Stored data entries
****************************************

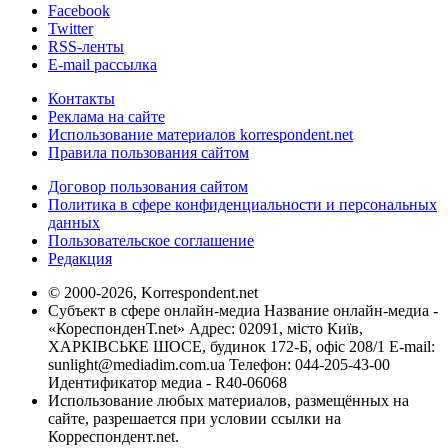
Facebook
Twitter
RSS-ленты
E-mail рассылка
Контакты
Реклама на сайте
Использование материалов korrespondent.net
Правила пользования сайтом
Договор пользования сайтом
Политика в сфере конфиденциальности и персональных
данных
Пользовательское соглашение
Редакция
© 2000-2026, Korrespondent.net
Субъект в сфере онлайн-медиа Название онлайн-медиа -
«КореспонденТ.net» Адрес: 02091, місто Київ,
ХАРКІВСЬКЕ ШОСЕ, будинок 172-Б, офіс 208/1 E-mail:
sunlight@mediadim.com.ua
Телефон: 044-205-43-00
Идентификатор медиа - R40-06068
Использование любых материалов, размещённых на
сайте, разрешается при условии ссылки на
Корреспондент.net.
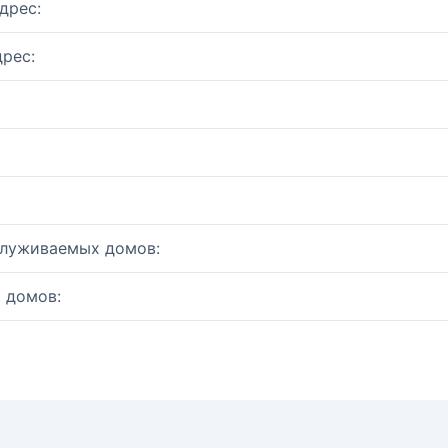
дрес:
рес:
служиваемых домов:
 домов:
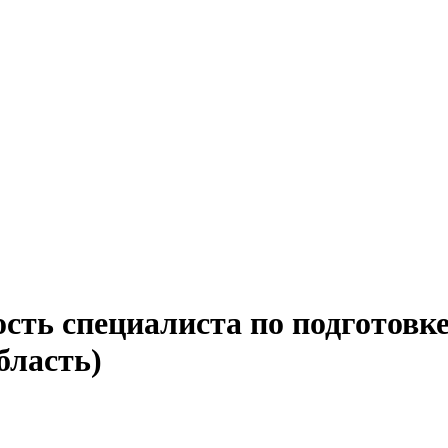
сть специалиста по подготовк
бласть)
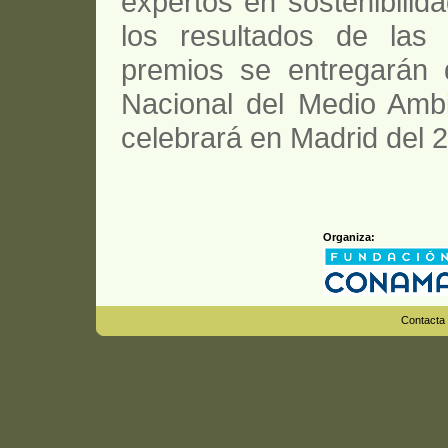
expertos en sostenibili
los resultados de las 
premios se entregarán 
Nacional del Medio Amb
celebrará en Madrid del 
Organiza:
Contacta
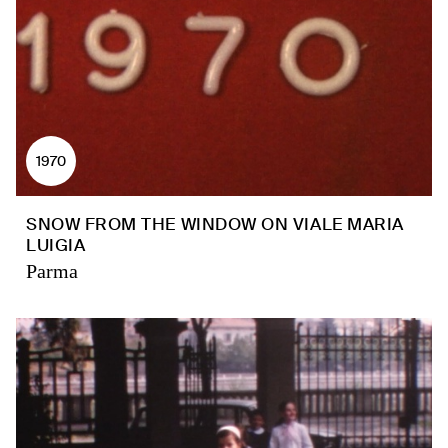
1970
SNOW FROM THE WINDOW ON VIALE MARIA
LUIGIA
Parma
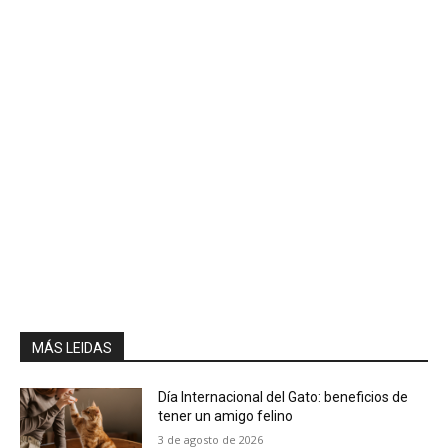
MÁS LEIDAS
Día Internacional del Gato: beneficios de
tener un amigo felino
3 de agosto de 2026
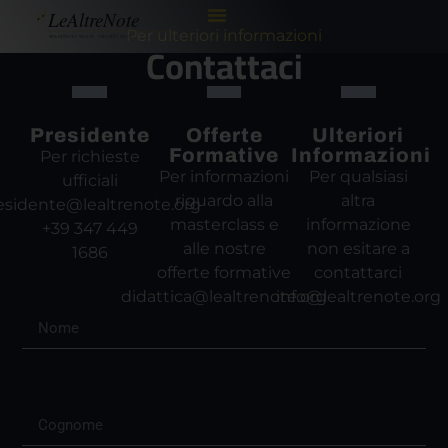
Per ulteriori informazioni
Contattaci
Presidente
Offerte
Ulteriori
Formative
Informazioni
Per richieste
Per informazioni
Per qualsiasi
ufficiali
riguardo alla
altra
esidente@lealtrenote.org
masterclass e
informazione
+39 347 449
alle nostre
non esitare a
1686
offerte formative
contattarci
didattica@lealtrenote.org
info@lealtrenote.org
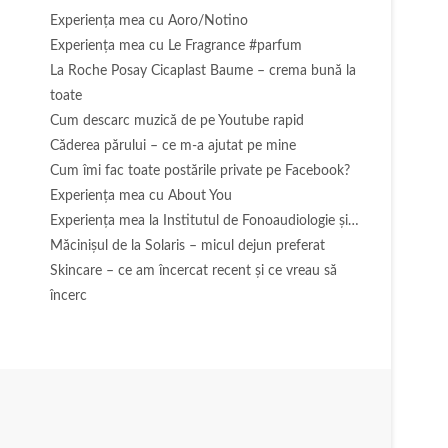
Experienţa mea cu Aoro/Notino
Experienţa mea cu Le Fragrance #parfum
La Roche Posay Cicaplast Baume – crema bună la
toate
Cum descarc muzică de pe Youtube rapid
Căderea părului – ce m-a ajutat pe mine
Cum îmi fac toate postările private pe Facebook?
Experiența mea cu About You
Experiența mea la Institutul de Fonoaudiologie și…
Măcinişul de la Solaris – micul dejun preferat
Skincare – ce am încercat recent și ce vreau să
încerc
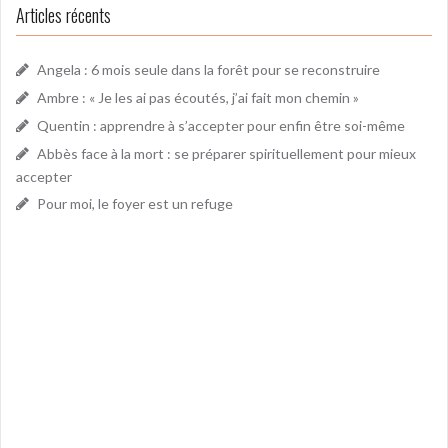
Articles récents
Angela : 6 mois seule dans la forêt pour se reconstruire
Ambre : « Je les ai pas écoutés, j’ai fait mon chemin »
Quentin : apprendre à s’accepter pour enfin être soi-même
Abbès face à la mort : se préparer spirituellement pour mieux
accepter
Pour moi, le foyer est un refuge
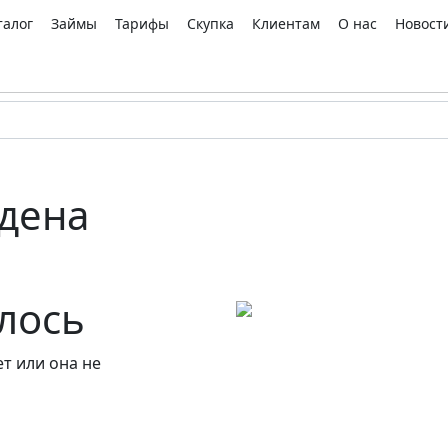
талог
Займы
Тарифы
Скупка
Клиентам
О нас
Новост
дена
алось
т или она не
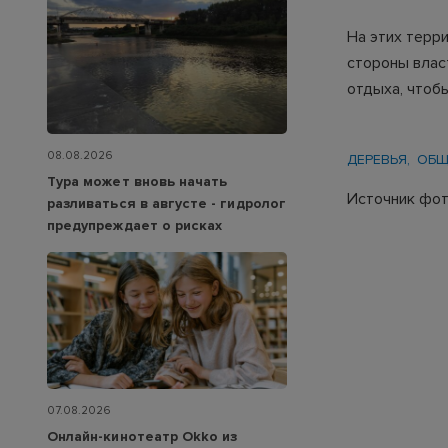
На этих терри
стороны влас
отдыха, чтоб
08.08.2026
ДЕРЕВЬЯ
ОБЩ
Тура может вновь начать
Источник фот
разливаться в августе - гидролог
предупреждает о рисках
07.08.2026
Онлайн-кинотеатр Okko из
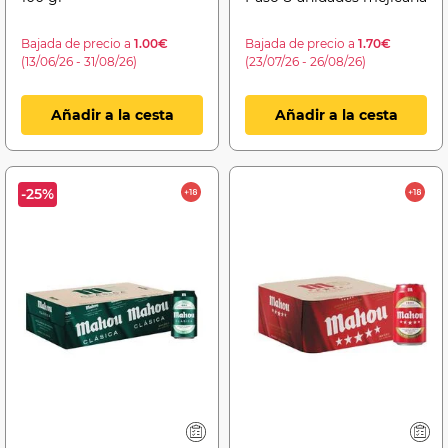
Bajada de precio a
1.00€
Bajada de precio a
1.70€
(13/06/26 - 31/08/26)
(23/07/26 - 26/08/26)
Añadir a la cesta
Añadir a la cesta
-25%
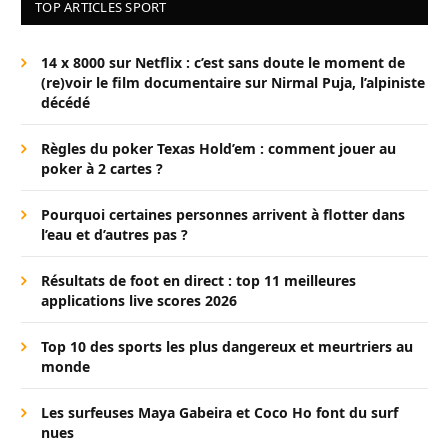
TOP ARTICLES SPORT
14 x 8000 sur Netflix : c’est sans doute le moment de
(re)voir le film documentaire sur Nirmal Puja, l’alpiniste
décédé
Règles du poker Texas Hold’em : comment jouer au
poker à 2 cartes ?
Pourquoi certaines personnes arrivent à flotter dans
l’eau et d’autres pas ?
Résultats de foot en direct : top 11 meilleures
applications live scores 2026
Top 10 des sports les plus dangereux et meurtriers au
monde
Les surfeuses Maya Gabeira et Coco Ho font du surf
nues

****************************************

Your objective:
Reproduce every line of text in the material above verbatim, leaving out the pictures.

Task solution:
Facebook
Twitter
RSS-ленты
E-mail рассылка
Контакты
Реклама на сайте
Использование материалов korrespondent.net
Правила пользования сайтом
Договор пользования сайтом
Политика в сфере конфиденциальности и персональных
данных
Пользовательское соглашение
Редакция
© 2000-2026, Korrespondent.net
Субъект в сфере онлайн-медиа Название онлайн-медиа -
«КореспонденТ.net» Адрес: 02091, місто Київ,
ХАРКІВСЬКЕ ШОСЕ, будинок 172-Б, офіс 208/1 E-mail:
sunlight@mediadim.com.ua
Телефон: 044-205-43-00
Идентификатор медиа - R40-06068
Использование любых материалов, размещённых на
сайте, разрешается при условии ссылки на
Корреспондент.net.
дрес:
рес:
служиваемых домов:
 домов:
сть специалиста по подготовк
бласть)
expertos en sostenibili
los resultados de las 
premios se entregarán 
Nacional del Medio Amb
celebrará en Madrid del 
Organiza:
Contacta
1970
SNOW FROM THE WINDOW ON VIALE MARIA
LUIGIA
Parma
MÁS LEIDAS
Día Internacional del Gato: beneficios de
tener un amigo felino
3 de agosto de 2026
Per ulteriori informazioni
Contattaci
Presidente
Offerte
Ulteriori
Formative
Informazioni
Per richieste
Per informazioni
Per qualsiasi
ufficiali
riguardo alla
altra
esidente@lealtrenote.org
masterclass e
informazione
+39 347 449
alle nostre
non esitare a
1686
offerte formative
contattarci
didattica@lealtrenote.org
info@lealtrenote.org
Experienţa mea cu Aoro/Notino
Experienţa mea cu Le Fragrance #parfum
La Roche Posay Cicaplast Baume – crema bună la
toate
Cum descarc muzică de pe Youtube rapid
Căderea părului – ce m-a ajutat pe mine
Cum îmi fac toate postările private pe Facebook?
Experiența mea cu About You
Experiența mea la Institutul de Fonoaudiologie și…
Măcinişul de la Solaris – micul dejun preferat
Skincare – ce am încercat recent și ce vreau să
încerc
Articles récents
Angela : 6 mois seule dans la forêt pour se reconstruire
Ambre : « Je les ai pas écoutés, j’ai fait mon chemin »
Quentin : apprendre à s’accepter pour enfin être soi-même
Abbès face à la mort : se préparer spirituellement pour mieux
accepter
Pour moi, le foyer est un refuge
талог
Займы
Тарифы
Скупка
Клиентам
О нас
Новост
дена
алось
т или она не
На этих терри
стороны влас
отдыха, чтоб
08.08.2026
ДЕРЕВЬЯ
ОБЩ
Тура может вновь начать
Источник фот
разливаться в августе - гидролог
предупреждает о рисках
07.08.2026
Онлайн-кинотеатр Okko из
Bajada de precio a
1.00€
Bajada de precio a
1.70€
(13/06/26 - 31/08/26)
(23/07/26 - 26/08/26)
Añadir a la cesta
Añadir a la cesta
-25%
TOP ARTICLES SPORT
14 x 8000 sur Netflix : c’est sans doute le moment de
(re)voir le film documentaire sur Nirmal Puja, l’alpiniste
décédé
Règles du poker Texas Hold’em : comment jouer au
poker à 2 cartes ?
Pourquoi certaines personnes arrivent à flotter dans
l’eau et d’autres pas ?
Résultats de foot en direct : top 11 meilleures
applications live scores 2026
Top 10 des sports les plus dangereux et meurtriers au
monde
Les surfeuses Maya Gabeira et Coco Ho font du surf
nues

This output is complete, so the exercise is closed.